O dia estava nublado e estava ventando muito, parecia que a tempestade dentro de mim havia explodido para o lado de fora.

A carta :

"Querida Bia, aposto que você já deve estar a beira de lágrimas (se já não estiver chorando).

Eu vim aqui e decidi que escrever algumas coisas pra você era bom , pensei que seria fácil, mas confesso que é ainda mais difícil que  a decisão que tomei, porque eu não sei por onde começar Bia.

Eu não me sentiria bem em partir sem deixar nem mesmo que fosse uma das minhas figurinhas dos Beatles .
Bem , você deve ter percebido que nos últimos dias eu tenho estado muito ausente,e te conhecendo como eu conheço, você já deve estar pensando que eu estou ressentida com você por alguma coisa errada que na sua cabeça você fez, mas não Bia,a culpa não é sua,e por incrível que pareça,nem minha.

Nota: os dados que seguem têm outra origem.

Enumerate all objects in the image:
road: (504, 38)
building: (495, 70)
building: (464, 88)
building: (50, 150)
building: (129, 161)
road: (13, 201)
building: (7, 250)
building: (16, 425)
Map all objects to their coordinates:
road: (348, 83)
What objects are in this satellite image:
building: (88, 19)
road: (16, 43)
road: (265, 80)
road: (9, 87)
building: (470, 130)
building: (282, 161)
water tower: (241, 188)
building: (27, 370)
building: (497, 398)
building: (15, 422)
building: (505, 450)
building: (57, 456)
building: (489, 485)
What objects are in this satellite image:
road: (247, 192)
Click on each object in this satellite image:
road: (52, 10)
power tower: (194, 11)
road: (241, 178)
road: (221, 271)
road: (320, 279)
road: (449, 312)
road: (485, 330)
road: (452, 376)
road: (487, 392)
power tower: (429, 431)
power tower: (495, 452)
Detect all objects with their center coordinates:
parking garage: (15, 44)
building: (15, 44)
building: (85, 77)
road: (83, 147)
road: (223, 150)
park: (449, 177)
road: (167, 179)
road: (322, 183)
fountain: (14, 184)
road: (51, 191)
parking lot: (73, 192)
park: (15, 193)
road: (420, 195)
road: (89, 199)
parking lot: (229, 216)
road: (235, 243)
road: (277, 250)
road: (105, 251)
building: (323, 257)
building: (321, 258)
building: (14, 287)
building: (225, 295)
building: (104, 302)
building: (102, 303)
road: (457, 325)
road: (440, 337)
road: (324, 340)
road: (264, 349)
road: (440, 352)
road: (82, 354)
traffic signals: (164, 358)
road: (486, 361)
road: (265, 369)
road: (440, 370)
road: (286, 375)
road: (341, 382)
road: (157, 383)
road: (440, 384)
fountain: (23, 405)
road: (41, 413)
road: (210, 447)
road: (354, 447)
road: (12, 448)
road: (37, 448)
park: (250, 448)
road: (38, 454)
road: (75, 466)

Bia, antes de tudo,eu gostaria de que você soubesse de uma coisa que eu guardei por um bom tempo, talvez não tenha mais sentido eu te contar isso agora, talvez você tenha percebido, mas mesmo assim,eu preciso que você saiba por mim,eu quero que você escute/leia as minhas palavras.:

Eu sempre gostei mais de você,no meio das garotas que andavam conosco, talvez até mais do que eu deveria,a questão é que aparentemente você nunca percebeu.